Prove that if $\displaystyle p$ is an odd prime then $\displaystyle x^2\equiv 2\mod p$ has solutions if and only if $\displaystyle p\equiv1$ or $\displaystyle 7\mod 8$.
This exercise comes in the chapter on quadratic residues and the Legendre symbol. I have absolutely no idea how to prove what it asks. None of the theorems in the chapter seem relevant.

My professor has been skipping around in the book, and blending in his own material. I suspect he may have skipped over something from an earlier chapter, which I need to solve this.

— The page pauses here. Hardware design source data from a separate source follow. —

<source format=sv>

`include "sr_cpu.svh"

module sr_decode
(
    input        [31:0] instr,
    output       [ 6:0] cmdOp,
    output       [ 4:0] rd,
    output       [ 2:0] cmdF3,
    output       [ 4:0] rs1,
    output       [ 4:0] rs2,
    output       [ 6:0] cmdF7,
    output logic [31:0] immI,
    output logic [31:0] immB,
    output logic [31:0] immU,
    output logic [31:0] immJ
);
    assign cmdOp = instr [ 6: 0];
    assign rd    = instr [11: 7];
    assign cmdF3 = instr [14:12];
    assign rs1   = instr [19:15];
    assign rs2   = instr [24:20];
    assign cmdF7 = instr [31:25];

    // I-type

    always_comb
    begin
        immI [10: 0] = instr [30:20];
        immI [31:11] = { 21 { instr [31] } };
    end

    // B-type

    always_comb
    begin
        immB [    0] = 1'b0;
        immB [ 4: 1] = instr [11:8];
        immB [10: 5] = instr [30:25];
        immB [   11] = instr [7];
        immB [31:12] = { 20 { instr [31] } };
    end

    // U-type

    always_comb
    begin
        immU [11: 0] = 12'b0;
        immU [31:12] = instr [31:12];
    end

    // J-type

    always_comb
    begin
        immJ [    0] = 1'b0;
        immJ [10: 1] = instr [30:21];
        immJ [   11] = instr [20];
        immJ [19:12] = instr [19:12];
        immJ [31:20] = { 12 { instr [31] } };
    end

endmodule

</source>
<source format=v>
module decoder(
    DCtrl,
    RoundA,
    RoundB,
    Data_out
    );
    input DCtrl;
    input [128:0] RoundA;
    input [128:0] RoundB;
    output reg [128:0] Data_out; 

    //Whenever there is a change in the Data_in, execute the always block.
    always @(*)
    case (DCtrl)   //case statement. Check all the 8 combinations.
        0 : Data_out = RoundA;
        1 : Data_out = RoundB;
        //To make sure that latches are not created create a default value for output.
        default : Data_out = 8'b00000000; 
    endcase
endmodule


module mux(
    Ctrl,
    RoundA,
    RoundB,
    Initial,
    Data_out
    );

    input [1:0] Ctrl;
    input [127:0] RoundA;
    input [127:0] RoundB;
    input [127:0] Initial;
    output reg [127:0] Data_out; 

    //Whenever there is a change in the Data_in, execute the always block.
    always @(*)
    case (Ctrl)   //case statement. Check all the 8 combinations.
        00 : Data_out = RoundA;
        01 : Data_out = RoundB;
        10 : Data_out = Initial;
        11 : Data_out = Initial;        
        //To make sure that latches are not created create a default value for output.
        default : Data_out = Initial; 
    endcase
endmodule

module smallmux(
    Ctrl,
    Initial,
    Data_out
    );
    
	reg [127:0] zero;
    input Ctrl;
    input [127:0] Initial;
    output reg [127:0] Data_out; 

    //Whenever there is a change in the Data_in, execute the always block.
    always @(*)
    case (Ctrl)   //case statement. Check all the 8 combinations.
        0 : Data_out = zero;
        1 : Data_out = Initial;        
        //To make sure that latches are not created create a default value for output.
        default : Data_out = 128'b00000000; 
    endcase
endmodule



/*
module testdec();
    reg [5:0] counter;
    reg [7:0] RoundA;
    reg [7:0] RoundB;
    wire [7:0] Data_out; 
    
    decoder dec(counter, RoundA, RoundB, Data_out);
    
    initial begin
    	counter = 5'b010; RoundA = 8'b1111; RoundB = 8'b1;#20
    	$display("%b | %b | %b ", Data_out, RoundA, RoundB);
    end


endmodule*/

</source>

Hints or useful theorems would be much appreciated.

2. The easiest way to prove this is probably by using Gauss's lemma.

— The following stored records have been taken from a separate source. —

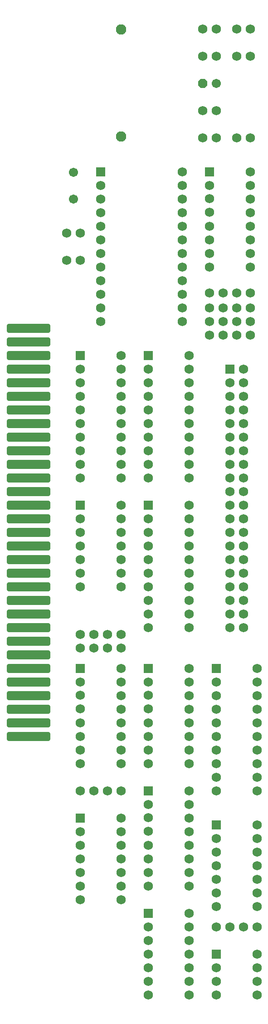
<source format=gts>
G04 Layer_Color=8388736*
%FSLAX44Y44*%
%MOMM*%
G71*
G01*
G75*
G04:AMPARAMS|DCode=24|XSize=1.7732mm|YSize=8.2032mm|CornerRadius=0.4941mm|HoleSize=0mm|Usage=FLASHONLY|Rotation=90.000|XOffset=0mm|YOffset=0mm|HoleType=Round|Shape=RoundedRectangle|*
%AMROUNDEDRECTD24*
21,1,1.7732,7.2150,0,0,90.0*
21,1,0.7850,8.2032,0,0,90.0*
1,1,0.9882,3.6075,0.3925*
1,1,0.9882,3.6075,-0.3925*
1,1,0.9882,-3.6075,-0.3925*
1,1,0.9882,-3.6075,0.3925*
%
%ADD24ROUNDEDRECTD24*%
%ADD25C,1.7272*%
%ADD26R,1.7272X1.7272*%
%ADD27C,1.7032*%
%ADD28P,1.8435X8X202.5*%
%ADD29C,1.9532*%
D24*
X43180Y787400D02*
D03*
Y736600D02*
D03*
Y762000D02*
D03*
Y863600D02*
D03*
Y889000D02*
D03*
Y812800D02*
D03*
Y838200D02*
D03*
Y584200D02*
D03*
Y609600D02*
D03*
Y533400D02*
D03*
Y558800D02*
D03*
Y685800D02*
D03*
Y711200D02*
D03*
Y635000D02*
D03*
Y660400D02*
D03*
Y1168400D02*
D03*
Y1193800D02*
D03*
Y1117600D02*
D03*
Y1143000D02*
D03*
Y1270000D02*
D03*
Y1295400D02*
D03*
Y1219200D02*
D03*
Y1244600D02*
D03*
Y965200D02*
D03*
Y990600D02*
D03*
Y914400D02*
D03*
Y939800D02*
D03*
Y1066800D02*
D03*
Y1092200D02*
D03*
Y1016000D02*
D03*
Y1041400D02*
D03*
D25*
X139700Y1422400D02*
D03*
Y1473200D02*
D03*
X114300D02*
D03*
Y1422400D02*
D03*
X368300Y1854200D02*
D03*
Y1803400D02*
D03*
X393700D02*
D03*
Y1854200D02*
D03*
X139700Y698500D02*
D03*
Y723900D02*
D03*
X165100Y698500D02*
D03*
Y723900D02*
D03*
X190500Y431800D02*
D03*
X215900D02*
D03*
X165100D02*
D03*
X139700D02*
D03*
X457200Y1803400D02*
D03*
X431800D02*
D03*
X342900Y1193800D02*
D03*
Y1041400D02*
D03*
Y1117600D02*
D03*
X266700Y1193800D02*
D03*
Y1041400D02*
D03*
Y1117600D02*
D03*
X342900Y1219200D02*
D03*
Y1244600D02*
D03*
Y1143000D02*
D03*
Y1168400D02*
D03*
Y1066800D02*
D03*
Y1092200D02*
D03*
Y1016000D02*
D03*
X266700Y1219200D02*
D03*
Y1143000D02*
D03*
Y1168400D02*
D03*
Y1066800D02*
D03*
Y1092200D02*
D03*
Y1016000D02*
D03*
X457200Y1651000D02*
D03*
X431800D02*
D03*
X368300D02*
D03*
X393700D02*
D03*
X431800Y1854200D02*
D03*
X457200D02*
D03*
X368300Y1701800D02*
D03*
X393700D02*
D03*
X190500Y723900D02*
D03*
Y698500D02*
D03*
X215900Y723900D02*
D03*
Y698500D02*
D03*
X406400Y1361440D02*
D03*
X381000D02*
D03*
X431800D02*
D03*
X457200D02*
D03*
X406400Y1333500D02*
D03*
X381000D02*
D03*
X406400Y1282700D02*
D03*
X381000D02*
D03*
X406400Y1308100D02*
D03*
X381000D02*
D03*
X431800Y1333500D02*
D03*
X457200D02*
D03*
X431800Y1308100D02*
D03*
X457200D02*
D03*
X431800Y1282700D02*
D03*
X457200D02*
D03*
X266700Y762000D02*
D03*
Y812800D02*
D03*
Y787400D02*
D03*
Y736600D02*
D03*
Y838200D02*
D03*
Y889000D02*
D03*
Y863600D02*
D03*
Y939800D02*
D03*
Y914400D02*
D03*
X342900Y736600D02*
D03*
Y762000D02*
D03*
Y812800D02*
D03*
Y787400D02*
D03*
Y863600D02*
D03*
Y838200D02*
D03*
Y914400D02*
D03*
Y889000D02*
D03*
Y965200D02*
D03*
Y939800D02*
D03*
X393700Y177800D02*
D03*
X419100D02*
D03*
X444500D02*
D03*
X469900D02*
D03*
X393700Y50800D02*
D03*
Y76200D02*
D03*
Y101600D02*
D03*
X469900Y50800D02*
D03*
Y76200D02*
D03*
Y101600D02*
D03*
Y127000D02*
D03*
X266700Y76200D02*
D03*
Y101600D02*
D03*
Y50800D02*
D03*
Y127000D02*
D03*
Y152400D02*
D03*
Y177800D02*
D03*
X342900Y50800D02*
D03*
Y76200D02*
D03*
Y127000D02*
D03*
Y101600D02*
D03*
Y152400D02*
D03*
Y203200D02*
D03*
Y177800D02*
D03*
X139700Y254000D02*
D03*
Y279400D02*
D03*
Y228600D02*
D03*
Y304800D02*
D03*
Y330200D02*
D03*
Y355600D02*
D03*
X215900Y228600D02*
D03*
Y254000D02*
D03*
Y304800D02*
D03*
Y279400D02*
D03*
Y330200D02*
D03*
Y381000D02*
D03*
Y355600D02*
D03*
X177800Y1308100D02*
D03*
Y1358900D02*
D03*
Y1333500D02*
D03*
Y1384300D02*
D03*
Y1409700D02*
D03*
Y1460500D02*
D03*
Y1435100D02*
D03*
Y1511300D02*
D03*
Y1485900D02*
D03*
Y1562100D02*
D03*
Y1536700D02*
D03*
X330200Y1333500D02*
D03*
Y1308100D02*
D03*
Y1358900D02*
D03*
Y1409700D02*
D03*
Y1384300D02*
D03*
Y1460500D02*
D03*
Y1435100D02*
D03*
Y1511300D02*
D03*
Y1536700D02*
D03*
Y1485900D02*
D03*
Y1587500D02*
D03*
Y1562100D02*
D03*
X393700Y241300D02*
D03*
Y266700D02*
D03*
Y215900D02*
D03*
Y292100D02*
D03*
Y317500D02*
D03*
Y342900D02*
D03*
X469900Y215900D02*
D03*
Y241300D02*
D03*
Y292100D02*
D03*
Y266700D02*
D03*
Y317500D02*
D03*
Y368300D02*
D03*
Y342900D02*
D03*
X266700Y279400D02*
D03*
Y304800D02*
D03*
Y254000D02*
D03*
Y330200D02*
D03*
Y381800D02*
D03*
Y356800D02*
D03*
Y406400D02*
D03*
X342900Y254000D02*
D03*
Y279400D02*
D03*
Y304800D02*
D03*
Y355600D02*
D03*
Y330200D02*
D03*
Y381000D02*
D03*
Y431800D02*
D03*
Y406400D02*
D03*
X139700Y508000D02*
D03*
Y533400D02*
D03*
Y482600D02*
D03*
Y558800D02*
D03*
Y610400D02*
D03*
Y585400D02*
D03*
Y635000D02*
D03*
X215900Y482600D02*
D03*
Y508000D02*
D03*
Y533400D02*
D03*
Y584200D02*
D03*
Y558800D02*
D03*
Y609600D02*
D03*
Y660400D02*
D03*
Y635000D02*
D03*
X266700Y508000D02*
D03*
Y533400D02*
D03*
Y482600D02*
D03*
Y558800D02*
D03*
Y610400D02*
D03*
Y585400D02*
D03*
Y635000D02*
D03*
X342900Y482600D02*
D03*
Y508000D02*
D03*
Y533400D02*
D03*
Y584200D02*
D03*
Y558800D02*
D03*
Y609600D02*
D03*
Y660400D02*
D03*
Y635000D02*
D03*
X393700Y457200D02*
D03*
Y508000D02*
D03*
Y482600D02*
D03*
Y431800D02*
D03*
Y533400D02*
D03*
Y584200D02*
D03*
Y558800D02*
D03*
Y635000D02*
D03*
Y609600D02*
D03*
X469900Y431800D02*
D03*
Y457200D02*
D03*
Y508000D02*
D03*
Y482600D02*
D03*
Y558800D02*
D03*
Y533400D02*
D03*
Y609600D02*
D03*
Y584200D02*
D03*
Y660400D02*
D03*
Y635000D02*
D03*
X139700Y838200D02*
D03*
Y863600D02*
D03*
Y812800D02*
D03*
Y889000D02*
D03*
Y914400D02*
D03*
Y939800D02*
D03*
X215900Y812800D02*
D03*
Y838200D02*
D03*
Y889000D02*
D03*
Y863600D02*
D03*
Y914400D02*
D03*
Y965200D02*
D03*
Y939800D02*
D03*
X139700Y1041400D02*
D03*
Y1092200D02*
D03*
Y1066800D02*
D03*
Y1016000D02*
D03*
Y1117600D02*
D03*
Y1168400D02*
D03*
Y1143000D02*
D03*
Y1219200D02*
D03*
Y1193800D02*
D03*
X215900Y1016000D02*
D03*
Y1041400D02*
D03*
Y1092200D02*
D03*
Y1066800D02*
D03*
Y1143000D02*
D03*
Y1117600D02*
D03*
Y1193800D02*
D03*
Y1168400D02*
D03*
Y1244600D02*
D03*
Y1219200D02*
D03*
X381000Y1435100D02*
D03*
Y1460500D02*
D03*
Y1409700D02*
D03*
Y1485900D02*
D03*
Y1537500D02*
D03*
Y1512500D02*
D03*
Y1562100D02*
D03*
X457200Y1409700D02*
D03*
Y1435100D02*
D03*
Y1460500D02*
D03*
Y1511300D02*
D03*
Y1485900D02*
D03*
Y1536700D02*
D03*
Y1587500D02*
D03*
Y1562100D02*
D03*
X419100Y762000D02*
D03*
Y736600D02*
D03*
Y787400D02*
D03*
Y812800D02*
D03*
Y838200D02*
D03*
Y939800D02*
D03*
Y863600D02*
D03*
Y914400D02*
D03*
Y965200D02*
D03*
Y990600D02*
D03*
Y1041400D02*
D03*
Y1066800D02*
D03*
Y1143000D02*
D03*
Y1092200D02*
D03*
Y1117600D02*
D03*
Y1193800D02*
D03*
X444500Y787400D02*
D03*
Y736600D02*
D03*
Y762000D02*
D03*
X419100Y889000D02*
D03*
X444500Y812800D02*
D03*
Y838200D02*
D03*
Y914400D02*
D03*
Y863600D02*
D03*
Y889000D02*
D03*
Y939800D02*
D03*
Y965200D02*
D03*
X419100Y1016000D02*
D03*
X444500Y990600D02*
D03*
Y1016000D02*
D03*
X419100Y1168400D02*
D03*
X444500Y1041400D02*
D03*
Y1066800D02*
D03*
Y1143000D02*
D03*
Y1092200D02*
D03*
Y1117600D02*
D03*
Y1219200D02*
D03*
Y1168400D02*
D03*
Y1193800D02*
D03*
D26*
X266700Y1244600D02*
D03*
Y965200D02*
D03*
X393700Y127000D02*
D03*
X266700Y203200D02*
D03*
X139700Y381000D02*
D03*
X177800Y1587500D02*
D03*
X393700Y368300D02*
D03*
X266700Y431800D02*
D03*
X139700Y660400D02*
D03*
X266700D02*
D03*
X393700D02*
D03*
X139700Y965200D02*
D03*
Y1244600D02*
D03*
X381000Y1587500D02*
D03*
X419100Y1219200D02*
D03*
D27*
X127000Y1586700D02*
D03*
Y1536700D02*
D03*
X393700Y1752600D02*
D03*
D28*
X368300D02*
D03*
D29*
X215900Y1853540D02*
D03*
Y1653540D02*
D03*
M02*

</source>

Let me know if you need help.

3. ## Legendre symbol result

If you already have Legendre symbol results, one of them is
$\displaystyle (2/p) = (-1) ^ { (p^2-1) / 8 }$
If p=1(8), then p = 8k+1, so $\displaystyle p^2 = 64k^2 + 16k + 1$
and
$\displaystyle (p^2-1)/8 = (64k^2 + 16k) /8 = 8k^2 + 2k$
is even. So the Legendre symbol is 1 and 2 is a quadratic residue.
Try the remaining cases: p=3(8), p=5(8) and p=7(8).